As parents, it is our responsibility to model the life we want our children to live. Children are very capable of pointing out the double standards we have and are the first to catch us out if we tell them to do as we say not as we do.
If we want our offspring to be accountable for their words and actions, we have to be too. Watch yourself in the little ethical choices that others might notice, because your kids will notice too. If you don’t cut corners, for example, they will know it’s not acceptable for them to either. Show your kids what it means to give selflessly and joyfully. Work on your own passion and commitment and your kids will learn to be passionate and committed. Notice how you speak about work and relationships. If either is perceived as a chore, your kids will learn to dread both. Communicate clearly, respectfully and honestly. There is no point shouting at kids that they have no manners or respect when you are demonstrating the same trait. Leave people and places better than you found them, and your kids will do the same.
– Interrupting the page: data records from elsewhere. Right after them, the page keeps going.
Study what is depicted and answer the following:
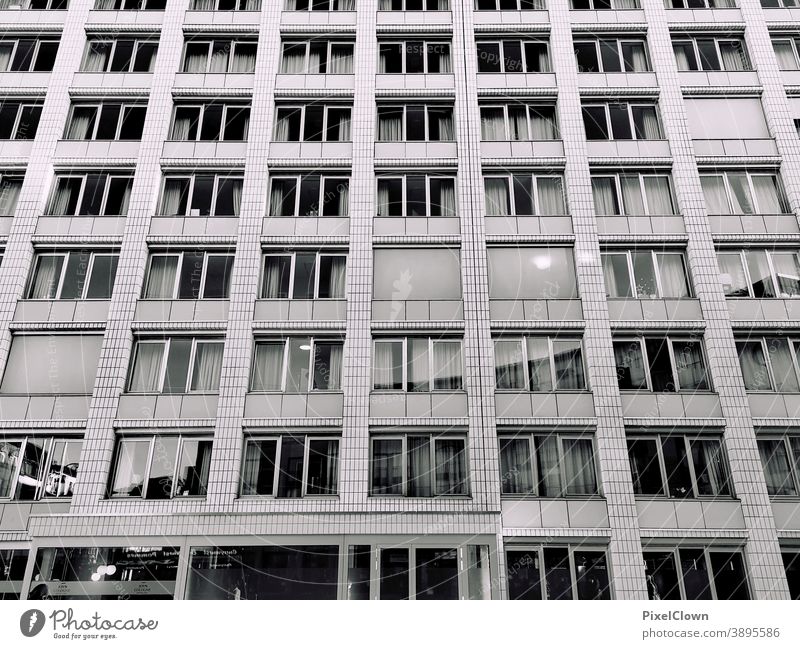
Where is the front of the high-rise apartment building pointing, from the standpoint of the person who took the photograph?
facing the viewer
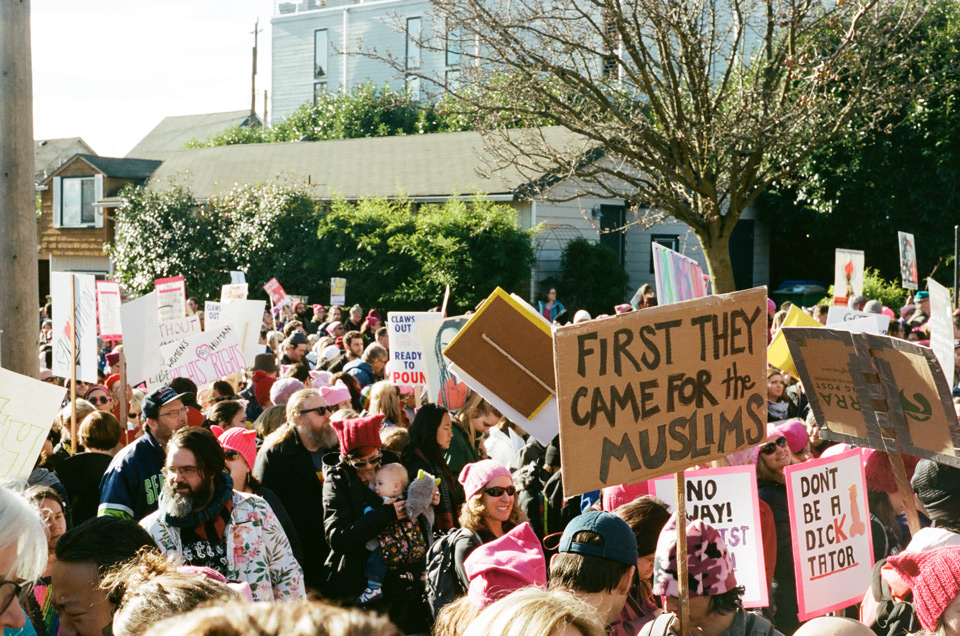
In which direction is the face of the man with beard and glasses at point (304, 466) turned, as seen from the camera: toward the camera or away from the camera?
toward the camera

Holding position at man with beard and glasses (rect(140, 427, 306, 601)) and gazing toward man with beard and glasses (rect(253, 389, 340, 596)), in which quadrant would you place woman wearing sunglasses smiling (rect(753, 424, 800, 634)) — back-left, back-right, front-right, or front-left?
front-right

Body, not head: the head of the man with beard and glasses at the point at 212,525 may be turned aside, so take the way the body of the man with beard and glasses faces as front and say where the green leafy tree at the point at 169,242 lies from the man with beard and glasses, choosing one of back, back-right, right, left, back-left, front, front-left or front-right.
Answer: back-right

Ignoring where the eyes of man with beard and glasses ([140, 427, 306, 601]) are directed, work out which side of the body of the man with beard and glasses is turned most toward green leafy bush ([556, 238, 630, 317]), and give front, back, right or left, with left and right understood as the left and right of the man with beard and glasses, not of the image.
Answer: back

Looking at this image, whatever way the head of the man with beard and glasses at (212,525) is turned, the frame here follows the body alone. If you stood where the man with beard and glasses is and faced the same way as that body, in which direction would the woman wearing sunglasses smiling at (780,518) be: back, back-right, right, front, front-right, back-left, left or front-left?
back-left

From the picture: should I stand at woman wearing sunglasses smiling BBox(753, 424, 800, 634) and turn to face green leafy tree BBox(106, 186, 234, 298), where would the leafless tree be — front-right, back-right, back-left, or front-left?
front-right

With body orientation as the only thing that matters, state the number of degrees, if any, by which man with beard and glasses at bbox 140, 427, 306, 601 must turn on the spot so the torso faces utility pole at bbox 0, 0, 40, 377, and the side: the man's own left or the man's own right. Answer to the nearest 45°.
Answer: approximately 90° to the man's own right

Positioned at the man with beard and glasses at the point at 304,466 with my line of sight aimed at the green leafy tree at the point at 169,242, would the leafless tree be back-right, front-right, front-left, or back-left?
front-right

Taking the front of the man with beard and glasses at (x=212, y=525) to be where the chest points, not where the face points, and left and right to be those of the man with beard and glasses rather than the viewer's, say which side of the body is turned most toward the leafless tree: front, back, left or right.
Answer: back

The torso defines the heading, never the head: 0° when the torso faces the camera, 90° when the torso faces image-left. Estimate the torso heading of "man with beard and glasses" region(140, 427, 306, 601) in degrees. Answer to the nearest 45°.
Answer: approximately 45°
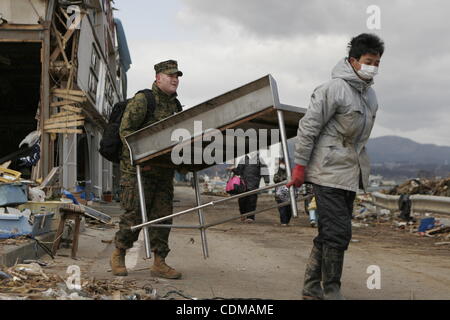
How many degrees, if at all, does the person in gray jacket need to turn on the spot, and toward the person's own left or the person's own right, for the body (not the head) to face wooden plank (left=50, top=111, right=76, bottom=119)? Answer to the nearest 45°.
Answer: approximately 180°

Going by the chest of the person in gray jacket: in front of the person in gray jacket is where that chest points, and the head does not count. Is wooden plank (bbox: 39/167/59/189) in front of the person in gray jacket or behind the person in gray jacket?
behind

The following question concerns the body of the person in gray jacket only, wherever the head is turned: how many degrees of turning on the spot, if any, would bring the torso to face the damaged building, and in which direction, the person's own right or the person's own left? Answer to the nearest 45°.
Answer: approximately 180°

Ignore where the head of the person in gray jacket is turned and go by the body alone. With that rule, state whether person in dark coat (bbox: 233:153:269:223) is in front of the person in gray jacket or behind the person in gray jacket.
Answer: behind

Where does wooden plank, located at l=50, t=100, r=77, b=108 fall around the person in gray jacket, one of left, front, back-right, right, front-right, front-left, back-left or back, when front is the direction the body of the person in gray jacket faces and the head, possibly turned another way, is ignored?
back
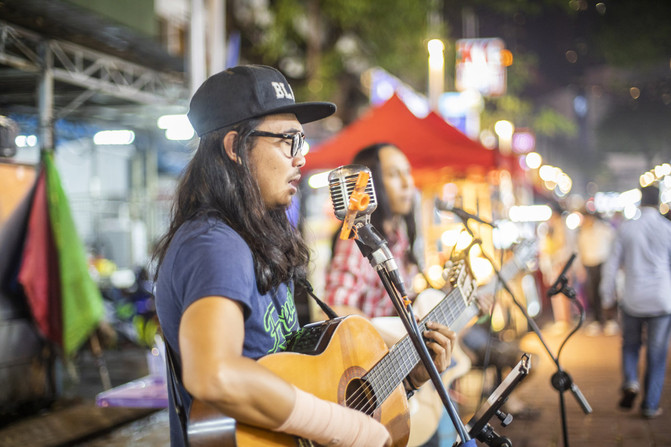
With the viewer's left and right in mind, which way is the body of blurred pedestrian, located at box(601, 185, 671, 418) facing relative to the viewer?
facing away from the viewer

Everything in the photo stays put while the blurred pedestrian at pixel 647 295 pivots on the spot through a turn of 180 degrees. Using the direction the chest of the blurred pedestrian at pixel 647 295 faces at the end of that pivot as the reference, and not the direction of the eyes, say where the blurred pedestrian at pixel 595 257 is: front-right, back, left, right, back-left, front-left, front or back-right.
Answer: back

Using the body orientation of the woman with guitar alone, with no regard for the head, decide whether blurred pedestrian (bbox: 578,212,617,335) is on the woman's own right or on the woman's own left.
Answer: on the woman's own left

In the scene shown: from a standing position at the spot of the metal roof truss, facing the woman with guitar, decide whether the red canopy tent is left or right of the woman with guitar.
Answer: left

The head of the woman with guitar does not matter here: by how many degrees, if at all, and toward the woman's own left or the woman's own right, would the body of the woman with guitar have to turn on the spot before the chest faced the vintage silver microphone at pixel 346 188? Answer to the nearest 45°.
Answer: approximately 45° to the woman's own right

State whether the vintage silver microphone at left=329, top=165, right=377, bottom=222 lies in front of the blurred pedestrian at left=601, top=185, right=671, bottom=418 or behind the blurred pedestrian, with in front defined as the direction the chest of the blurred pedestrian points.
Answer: behind

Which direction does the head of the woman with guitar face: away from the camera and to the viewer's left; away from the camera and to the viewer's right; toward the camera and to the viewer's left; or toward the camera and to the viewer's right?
toward the camera and to the viewer's right

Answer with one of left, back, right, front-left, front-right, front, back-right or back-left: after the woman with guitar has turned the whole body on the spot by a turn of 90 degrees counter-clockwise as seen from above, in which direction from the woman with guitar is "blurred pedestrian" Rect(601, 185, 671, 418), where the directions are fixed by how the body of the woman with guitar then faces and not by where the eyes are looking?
front

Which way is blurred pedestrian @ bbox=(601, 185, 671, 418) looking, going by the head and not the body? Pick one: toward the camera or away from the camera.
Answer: away from the camera

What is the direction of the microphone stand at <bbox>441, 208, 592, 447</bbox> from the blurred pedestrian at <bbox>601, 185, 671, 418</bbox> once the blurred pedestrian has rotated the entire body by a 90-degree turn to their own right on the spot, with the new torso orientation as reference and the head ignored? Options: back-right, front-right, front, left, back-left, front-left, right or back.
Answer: right

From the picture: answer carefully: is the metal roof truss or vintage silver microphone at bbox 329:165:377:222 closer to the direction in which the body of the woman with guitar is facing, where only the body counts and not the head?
the vintage silver microphone
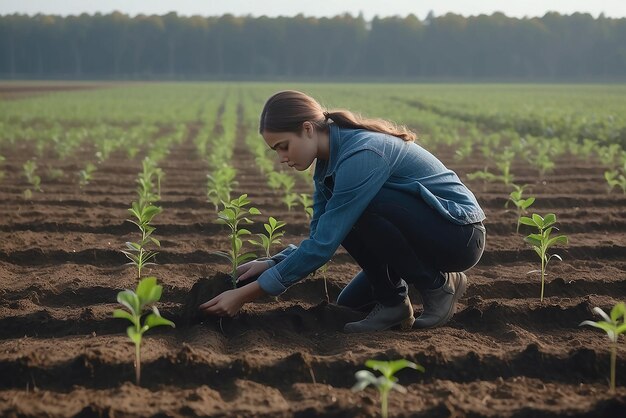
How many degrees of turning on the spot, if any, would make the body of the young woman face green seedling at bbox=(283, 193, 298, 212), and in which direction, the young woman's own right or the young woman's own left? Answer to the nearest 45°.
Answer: approximately 90° to the young woman's own right

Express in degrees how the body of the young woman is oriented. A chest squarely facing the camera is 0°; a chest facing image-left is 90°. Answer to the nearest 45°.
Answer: approximately 90°

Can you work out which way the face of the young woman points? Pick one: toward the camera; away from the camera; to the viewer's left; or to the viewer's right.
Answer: to the viewer's left

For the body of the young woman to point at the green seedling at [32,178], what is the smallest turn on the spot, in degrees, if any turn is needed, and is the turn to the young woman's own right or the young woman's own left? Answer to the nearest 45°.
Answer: approximately 45° to the young woman's own right

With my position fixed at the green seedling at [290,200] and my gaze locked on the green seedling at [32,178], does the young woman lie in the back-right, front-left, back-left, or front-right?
back-left
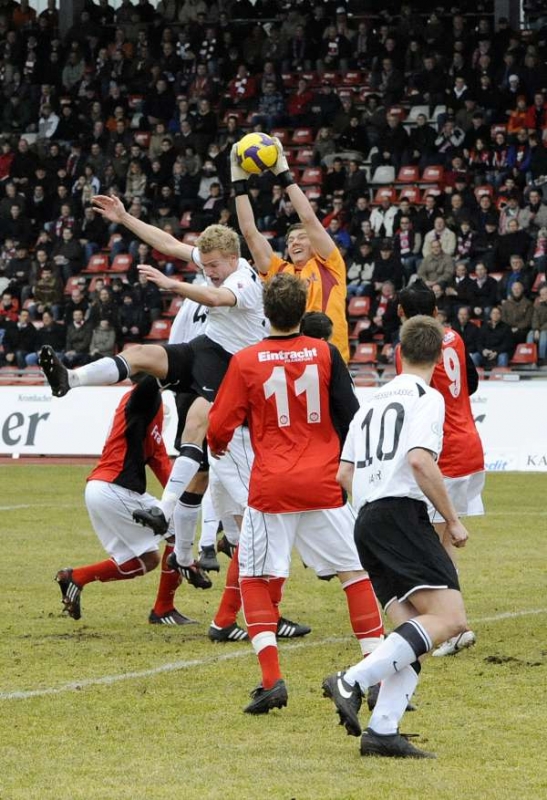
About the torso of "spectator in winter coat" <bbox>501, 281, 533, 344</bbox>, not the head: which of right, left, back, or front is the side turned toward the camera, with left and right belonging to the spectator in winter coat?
front

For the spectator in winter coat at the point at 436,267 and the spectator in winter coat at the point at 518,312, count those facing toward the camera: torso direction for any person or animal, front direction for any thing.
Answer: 2

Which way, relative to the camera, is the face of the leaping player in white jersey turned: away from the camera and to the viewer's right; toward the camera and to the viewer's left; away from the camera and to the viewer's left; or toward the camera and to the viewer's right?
toward the camera and to the viewer's left

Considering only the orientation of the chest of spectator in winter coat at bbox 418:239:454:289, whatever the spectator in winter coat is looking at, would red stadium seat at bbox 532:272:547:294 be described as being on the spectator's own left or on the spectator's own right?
on the spectator's own left

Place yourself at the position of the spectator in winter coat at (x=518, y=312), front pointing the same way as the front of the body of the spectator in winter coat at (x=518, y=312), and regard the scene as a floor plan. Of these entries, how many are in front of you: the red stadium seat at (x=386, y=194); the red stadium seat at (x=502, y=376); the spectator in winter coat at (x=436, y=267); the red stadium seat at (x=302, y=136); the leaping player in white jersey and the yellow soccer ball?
3

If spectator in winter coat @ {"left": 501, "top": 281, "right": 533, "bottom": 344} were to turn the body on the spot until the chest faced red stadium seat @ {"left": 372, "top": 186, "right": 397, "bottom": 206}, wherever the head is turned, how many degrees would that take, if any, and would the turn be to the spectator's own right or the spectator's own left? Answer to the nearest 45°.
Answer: approximately 135° to the spectator's own right

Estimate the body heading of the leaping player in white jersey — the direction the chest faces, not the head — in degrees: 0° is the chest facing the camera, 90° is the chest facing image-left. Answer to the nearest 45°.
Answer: approximately 90°

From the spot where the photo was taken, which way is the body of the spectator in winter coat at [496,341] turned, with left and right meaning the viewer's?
facing the viewer

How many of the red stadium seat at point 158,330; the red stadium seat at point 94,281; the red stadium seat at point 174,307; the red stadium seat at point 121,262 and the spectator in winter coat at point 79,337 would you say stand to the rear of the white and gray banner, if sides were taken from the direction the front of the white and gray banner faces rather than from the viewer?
5

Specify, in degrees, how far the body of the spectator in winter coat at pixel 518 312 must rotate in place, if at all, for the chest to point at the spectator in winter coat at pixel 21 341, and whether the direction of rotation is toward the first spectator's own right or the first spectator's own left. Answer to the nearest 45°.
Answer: approximately 90° to the first spectator's own right

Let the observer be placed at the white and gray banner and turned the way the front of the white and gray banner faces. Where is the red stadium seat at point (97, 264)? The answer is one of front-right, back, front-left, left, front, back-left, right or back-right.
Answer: back

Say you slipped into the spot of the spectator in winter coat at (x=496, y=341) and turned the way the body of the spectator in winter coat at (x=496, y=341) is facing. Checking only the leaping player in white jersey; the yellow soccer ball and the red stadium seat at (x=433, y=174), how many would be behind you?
1
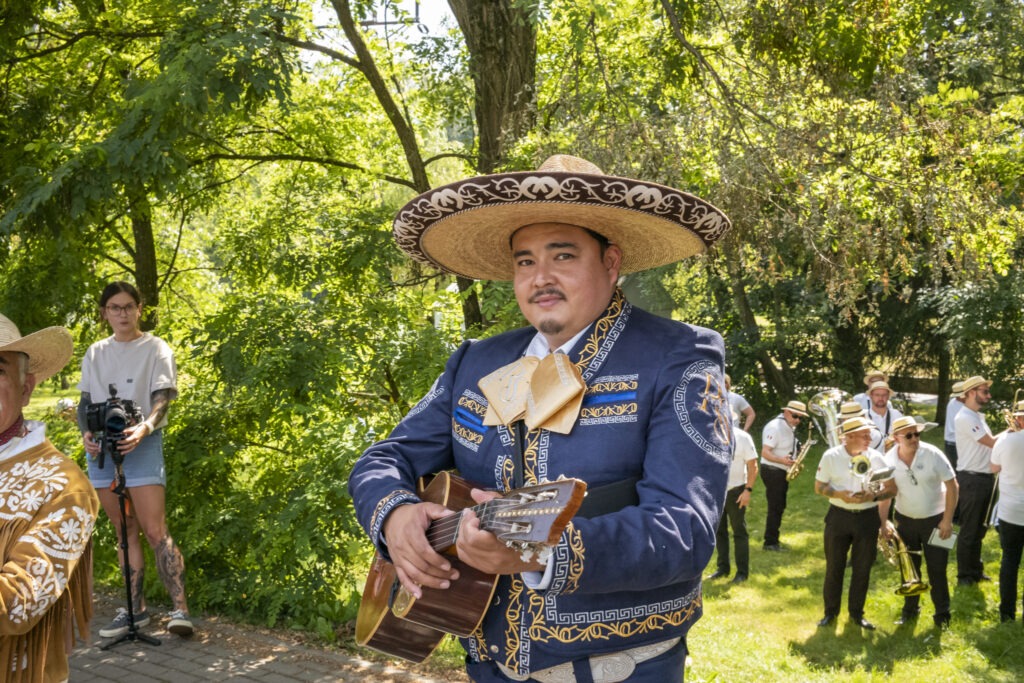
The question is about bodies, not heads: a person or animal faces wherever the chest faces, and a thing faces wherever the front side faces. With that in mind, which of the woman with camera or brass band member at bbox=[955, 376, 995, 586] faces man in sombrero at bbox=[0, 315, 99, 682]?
the woman with camera

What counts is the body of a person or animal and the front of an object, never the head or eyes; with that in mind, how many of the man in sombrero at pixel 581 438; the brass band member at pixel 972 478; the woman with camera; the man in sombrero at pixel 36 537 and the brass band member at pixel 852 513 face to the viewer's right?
1

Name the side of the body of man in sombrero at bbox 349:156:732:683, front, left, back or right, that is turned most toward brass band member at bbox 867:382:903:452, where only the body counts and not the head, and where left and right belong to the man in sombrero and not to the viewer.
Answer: back

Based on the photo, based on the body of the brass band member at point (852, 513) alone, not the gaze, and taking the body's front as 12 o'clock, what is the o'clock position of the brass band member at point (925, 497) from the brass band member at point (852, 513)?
the brass band member at point (925, 497) is roughly at 8 o'clock from the brass band member at point (852, 513).

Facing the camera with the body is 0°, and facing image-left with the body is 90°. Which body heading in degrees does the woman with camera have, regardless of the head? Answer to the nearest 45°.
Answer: approximately 0°

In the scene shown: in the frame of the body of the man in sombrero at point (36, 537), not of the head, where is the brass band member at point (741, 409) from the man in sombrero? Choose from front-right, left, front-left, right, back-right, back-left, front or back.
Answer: back

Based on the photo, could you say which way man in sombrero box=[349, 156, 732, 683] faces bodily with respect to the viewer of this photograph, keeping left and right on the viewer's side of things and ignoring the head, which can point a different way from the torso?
facing the viewer and to the left of the viewer

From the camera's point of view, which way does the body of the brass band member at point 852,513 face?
toward the camera

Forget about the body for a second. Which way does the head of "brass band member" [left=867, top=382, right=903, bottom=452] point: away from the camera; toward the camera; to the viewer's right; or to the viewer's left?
toward the camera

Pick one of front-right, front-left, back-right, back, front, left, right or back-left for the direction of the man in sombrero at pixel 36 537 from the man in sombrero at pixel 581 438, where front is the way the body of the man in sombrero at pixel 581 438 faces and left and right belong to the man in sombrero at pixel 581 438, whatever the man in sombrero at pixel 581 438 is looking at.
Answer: front-right

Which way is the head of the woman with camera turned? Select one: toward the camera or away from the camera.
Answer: toward the camera

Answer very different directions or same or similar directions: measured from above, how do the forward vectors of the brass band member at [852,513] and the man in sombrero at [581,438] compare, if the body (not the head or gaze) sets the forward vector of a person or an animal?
same or similar directions

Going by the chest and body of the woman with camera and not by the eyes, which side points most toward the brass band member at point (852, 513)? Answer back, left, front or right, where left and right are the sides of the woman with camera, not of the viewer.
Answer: left

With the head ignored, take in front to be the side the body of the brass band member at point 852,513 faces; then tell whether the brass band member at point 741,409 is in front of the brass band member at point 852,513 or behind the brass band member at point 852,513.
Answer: behind

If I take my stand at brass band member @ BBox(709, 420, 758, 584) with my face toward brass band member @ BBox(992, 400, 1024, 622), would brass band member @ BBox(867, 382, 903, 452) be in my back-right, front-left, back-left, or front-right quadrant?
front-left

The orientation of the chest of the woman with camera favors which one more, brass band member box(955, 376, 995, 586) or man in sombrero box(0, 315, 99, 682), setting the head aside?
the man in sombrero

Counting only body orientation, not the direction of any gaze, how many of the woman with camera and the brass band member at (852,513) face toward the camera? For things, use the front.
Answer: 2
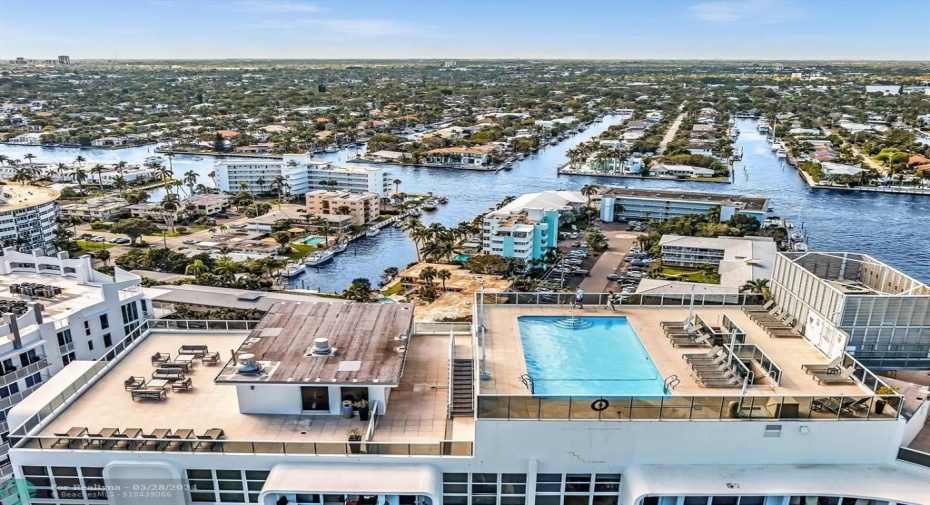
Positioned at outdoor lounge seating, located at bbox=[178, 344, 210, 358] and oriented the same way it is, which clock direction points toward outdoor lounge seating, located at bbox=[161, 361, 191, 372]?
outdoor lounge seating, located at bbox=[161, 361, 191, 372] is roughly at 1 o'clock from outdoor lounge seating, located at bbox=[178, 344, 210, 358].

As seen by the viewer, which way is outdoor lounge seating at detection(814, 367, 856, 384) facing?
to the viewer's left

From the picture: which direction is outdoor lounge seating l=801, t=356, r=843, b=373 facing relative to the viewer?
to the viewer's left

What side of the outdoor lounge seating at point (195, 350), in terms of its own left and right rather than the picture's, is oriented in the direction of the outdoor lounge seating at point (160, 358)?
right

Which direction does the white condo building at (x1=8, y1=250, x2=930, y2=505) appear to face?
toward the camera

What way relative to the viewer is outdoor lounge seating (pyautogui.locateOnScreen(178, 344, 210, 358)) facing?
toward the camera

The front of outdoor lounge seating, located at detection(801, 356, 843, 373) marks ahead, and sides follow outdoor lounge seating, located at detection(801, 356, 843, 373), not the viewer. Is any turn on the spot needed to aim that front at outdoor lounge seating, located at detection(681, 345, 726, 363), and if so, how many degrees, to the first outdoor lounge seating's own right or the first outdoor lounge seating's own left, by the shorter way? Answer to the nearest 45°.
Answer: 0° — it already faces it

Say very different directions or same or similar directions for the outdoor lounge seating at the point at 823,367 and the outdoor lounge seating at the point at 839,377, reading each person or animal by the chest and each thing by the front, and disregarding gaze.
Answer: same or similar directions

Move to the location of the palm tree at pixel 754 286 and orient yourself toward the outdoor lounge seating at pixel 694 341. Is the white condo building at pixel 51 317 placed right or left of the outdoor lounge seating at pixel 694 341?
right

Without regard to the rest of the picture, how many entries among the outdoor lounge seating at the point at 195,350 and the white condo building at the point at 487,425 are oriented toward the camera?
2

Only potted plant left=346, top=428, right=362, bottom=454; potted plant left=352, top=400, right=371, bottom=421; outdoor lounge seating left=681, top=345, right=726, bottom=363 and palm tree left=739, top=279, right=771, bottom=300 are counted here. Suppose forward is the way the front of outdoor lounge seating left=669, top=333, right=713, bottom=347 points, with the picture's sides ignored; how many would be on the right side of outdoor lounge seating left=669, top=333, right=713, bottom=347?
1

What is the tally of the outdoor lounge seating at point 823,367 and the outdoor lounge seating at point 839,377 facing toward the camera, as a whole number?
0
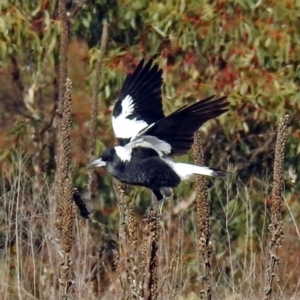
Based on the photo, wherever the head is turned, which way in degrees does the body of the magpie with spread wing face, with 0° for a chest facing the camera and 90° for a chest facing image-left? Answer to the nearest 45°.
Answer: approximately 90°

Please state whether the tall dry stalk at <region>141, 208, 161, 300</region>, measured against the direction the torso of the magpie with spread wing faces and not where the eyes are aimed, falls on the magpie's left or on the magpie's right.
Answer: on the magpie's left
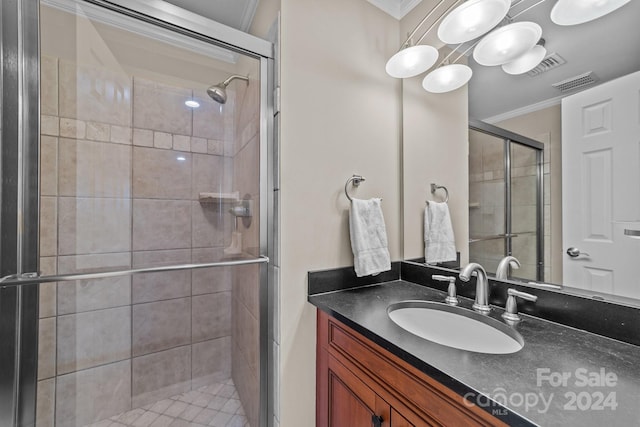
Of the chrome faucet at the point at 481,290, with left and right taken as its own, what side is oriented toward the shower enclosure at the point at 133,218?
front

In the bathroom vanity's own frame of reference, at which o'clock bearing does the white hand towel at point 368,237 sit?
The white hand towel is roughly at 3 o'clock from the bathroom vanity.

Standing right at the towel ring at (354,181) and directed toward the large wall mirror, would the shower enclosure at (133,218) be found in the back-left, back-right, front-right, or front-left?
back-right

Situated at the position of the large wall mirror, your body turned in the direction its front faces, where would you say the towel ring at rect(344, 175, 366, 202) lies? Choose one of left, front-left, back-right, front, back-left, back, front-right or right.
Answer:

This one is the trickiest. We work hard and we’re time poor. There is always another email to answer, another phone call to make, another fire to fight. We may be doing all this hard work so our kids can benefit but when we rush from the chaos of the day to the structured holidays of a resort back to the madness of the year, we miss the sometimes-banal-sometimes- wonderful ordinary moments that our kids crave with us. We may compensate by buying them wonderful gadgets or throwing them great parties but nothing makes up for time. If we’re constantly fobbing them off, our kids learn that they are last on our list and they start to devalue themselves and act out to get our attention.
Schedule it in, if you have to. Turn the electronics off and have a real conversation. Speak about the highlights and lowlights of your day, ask them about theirs. Make your questions count, and listen to the answers. Ritualise family time so that everyone knows Saturday afternoon or Thursday evening is just for the nuclear family. Don’t let them down and they won’t let you down. The greatest gift you can give them doesn’t come with Intel inside.